BE  The advice you received was to stay focused on the current effort, but what’s your long view?

AK  I’m looking at this as maybe a one to two year project, if I can make a strong enough case to scare politicians from ever supporting it again. If I can shift some influential people and public opinion and erode the political support for it, I think it’ll go away.
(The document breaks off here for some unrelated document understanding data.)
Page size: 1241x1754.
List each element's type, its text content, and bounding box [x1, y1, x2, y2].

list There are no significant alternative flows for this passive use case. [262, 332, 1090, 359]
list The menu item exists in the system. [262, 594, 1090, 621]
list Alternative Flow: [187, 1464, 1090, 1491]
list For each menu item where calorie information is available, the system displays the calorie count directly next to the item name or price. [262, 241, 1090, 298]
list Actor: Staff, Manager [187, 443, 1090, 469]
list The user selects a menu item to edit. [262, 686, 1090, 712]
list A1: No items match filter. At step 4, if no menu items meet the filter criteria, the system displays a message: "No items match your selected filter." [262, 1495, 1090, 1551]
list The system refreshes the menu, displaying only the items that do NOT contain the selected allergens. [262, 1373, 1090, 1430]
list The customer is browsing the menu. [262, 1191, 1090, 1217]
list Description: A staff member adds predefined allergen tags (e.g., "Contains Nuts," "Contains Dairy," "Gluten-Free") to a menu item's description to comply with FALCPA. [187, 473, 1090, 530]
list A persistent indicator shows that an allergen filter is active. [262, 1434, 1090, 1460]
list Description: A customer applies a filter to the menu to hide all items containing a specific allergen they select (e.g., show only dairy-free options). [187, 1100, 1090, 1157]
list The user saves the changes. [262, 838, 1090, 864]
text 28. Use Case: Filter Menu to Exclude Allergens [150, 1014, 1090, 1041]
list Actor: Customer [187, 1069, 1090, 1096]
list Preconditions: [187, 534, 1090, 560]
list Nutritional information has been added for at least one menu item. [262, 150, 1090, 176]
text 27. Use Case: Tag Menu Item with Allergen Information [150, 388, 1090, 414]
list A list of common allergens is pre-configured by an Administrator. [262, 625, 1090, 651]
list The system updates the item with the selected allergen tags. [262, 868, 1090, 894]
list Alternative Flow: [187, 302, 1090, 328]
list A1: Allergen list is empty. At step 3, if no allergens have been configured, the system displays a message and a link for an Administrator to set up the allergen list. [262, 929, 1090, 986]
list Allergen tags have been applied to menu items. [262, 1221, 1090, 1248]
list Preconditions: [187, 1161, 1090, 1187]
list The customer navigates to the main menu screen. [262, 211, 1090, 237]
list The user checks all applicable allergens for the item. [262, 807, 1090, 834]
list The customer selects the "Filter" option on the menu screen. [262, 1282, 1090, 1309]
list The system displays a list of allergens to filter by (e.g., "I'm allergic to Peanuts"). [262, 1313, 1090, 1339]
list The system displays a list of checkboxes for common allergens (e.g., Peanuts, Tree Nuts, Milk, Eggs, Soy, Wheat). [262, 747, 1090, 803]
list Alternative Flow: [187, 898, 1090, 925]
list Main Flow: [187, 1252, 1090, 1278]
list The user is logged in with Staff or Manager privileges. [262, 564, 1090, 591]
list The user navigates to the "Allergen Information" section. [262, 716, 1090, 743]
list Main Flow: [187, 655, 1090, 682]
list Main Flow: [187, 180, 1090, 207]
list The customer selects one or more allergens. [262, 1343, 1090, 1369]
My long view is to transition these lobbies that have been doing this thing for 50 or 60 years building more highways. I get it that lobbies want support for their cause and federal dollars. It seems like it’s an easy transition to get these folks to push for things that would be better for everyone else, like more transit, more bike/ped, more other things that have been shown to have positive impacts on equity, environmental, and public health, versus highway building or highway widening that’s shown to have mostly negative effects. It causes people to drive further, more pollution, more congestion. So, my long view is to take these folks who are proponents of this thing, and not just stop them, which would make me their enemy, but shift them to other opportunities. Here’s an opportunity right now, where you have what we can call a “grey old deal” and push it to towards a Green New Deal. The longer term I’m interested in is pushing for more climate friendly and beneficial transportation projects.